La película de Jonathan Entwistle, creador de la serie The End of the Fucking World, empieza tratando de hacer honor a los nuevos personajes antes de introducir a los viejos, un cruce de distintas iteraciones que reúne a Jackie Chan, de la secuela de 2010, y Ralph Macchio, de las entregas clásicas y la serie Cobra Kai, en el papel de nada improvisados maestros. Y es muy representativo que es en ese preciso instante, cuando llega la hora de cobrar el peaje del fan, cuando la película de Entwistle se disuelve como un azucarillo, precipitando acontecimientos y adoptando una narrativa formularia que parece debida más al trabajo de una IA que un ser humano.
Hasta ese momento, Karate Kid: Legends es un afable cuento de verano adolescente que devuelve temporalmente a Hollywood la capacidad, o más bien el interés, de fabricar películas medianas y de taquilla mediana, aunque sea basadas en una IP de probado éxito.
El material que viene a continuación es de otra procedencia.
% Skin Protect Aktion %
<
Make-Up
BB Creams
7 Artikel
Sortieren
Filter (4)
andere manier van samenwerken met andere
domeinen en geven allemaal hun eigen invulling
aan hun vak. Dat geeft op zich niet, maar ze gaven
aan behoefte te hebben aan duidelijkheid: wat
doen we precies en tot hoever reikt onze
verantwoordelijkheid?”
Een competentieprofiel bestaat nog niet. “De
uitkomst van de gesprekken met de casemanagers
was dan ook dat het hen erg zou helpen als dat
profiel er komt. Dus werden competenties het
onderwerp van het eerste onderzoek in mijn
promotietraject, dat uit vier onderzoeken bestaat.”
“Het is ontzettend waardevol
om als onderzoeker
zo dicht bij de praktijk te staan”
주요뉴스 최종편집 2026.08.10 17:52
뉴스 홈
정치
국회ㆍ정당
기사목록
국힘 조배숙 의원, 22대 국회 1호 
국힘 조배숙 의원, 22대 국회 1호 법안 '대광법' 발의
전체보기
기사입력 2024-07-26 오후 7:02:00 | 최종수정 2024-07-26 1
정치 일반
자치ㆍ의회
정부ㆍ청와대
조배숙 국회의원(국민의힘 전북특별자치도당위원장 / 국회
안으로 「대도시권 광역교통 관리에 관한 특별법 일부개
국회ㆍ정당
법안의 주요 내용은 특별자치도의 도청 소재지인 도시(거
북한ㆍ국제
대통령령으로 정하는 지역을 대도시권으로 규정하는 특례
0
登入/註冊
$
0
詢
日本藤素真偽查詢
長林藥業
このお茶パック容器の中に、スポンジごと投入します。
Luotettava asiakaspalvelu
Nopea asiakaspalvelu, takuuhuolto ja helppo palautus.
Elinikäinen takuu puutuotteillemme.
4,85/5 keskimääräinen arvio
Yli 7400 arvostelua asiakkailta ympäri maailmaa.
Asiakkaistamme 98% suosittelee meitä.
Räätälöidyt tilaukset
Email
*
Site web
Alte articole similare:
Rodada en Nueva York de verdad y con conflictos convencionales pero de verdad, el rol de joven chino erigido en maestro de un adulto norteamericano (Ben Wang y el conocido Joshua Jackson de Dawson Crece) funciona moderadamente bien como aventura teen con algo de romance, algo de acción y algo de viaje del héroe cotidiano.
Pero cuando Jackie Chan y Ralph Macchio aparecen en escena, el film (de poco más de 90 minutos) se precipita hacia una secuencia de entrenamiento y un desenlace formularios, filmados sin interés y —da toda la impresión— recortados en la sala de montaje por algún comentario de ejecutivo del estudio totalmente aleatorio. Porque en esa reunión de maestros vendida por el marketing sobra uno, o Chan o Macchio, cuya potencial química resulta inexistente porque el film, simplemente, decide no dejarlos respirar y hacer expirar, también, las tramas abiertas hasta ese momento. Solo un cameo final cuando se precipitan los créditos recupera el interés por un último aliento de la franquicia si, al fin, sus responsables se deciden a reunir los personajes verdaderamente interesantes que quedan en la serie.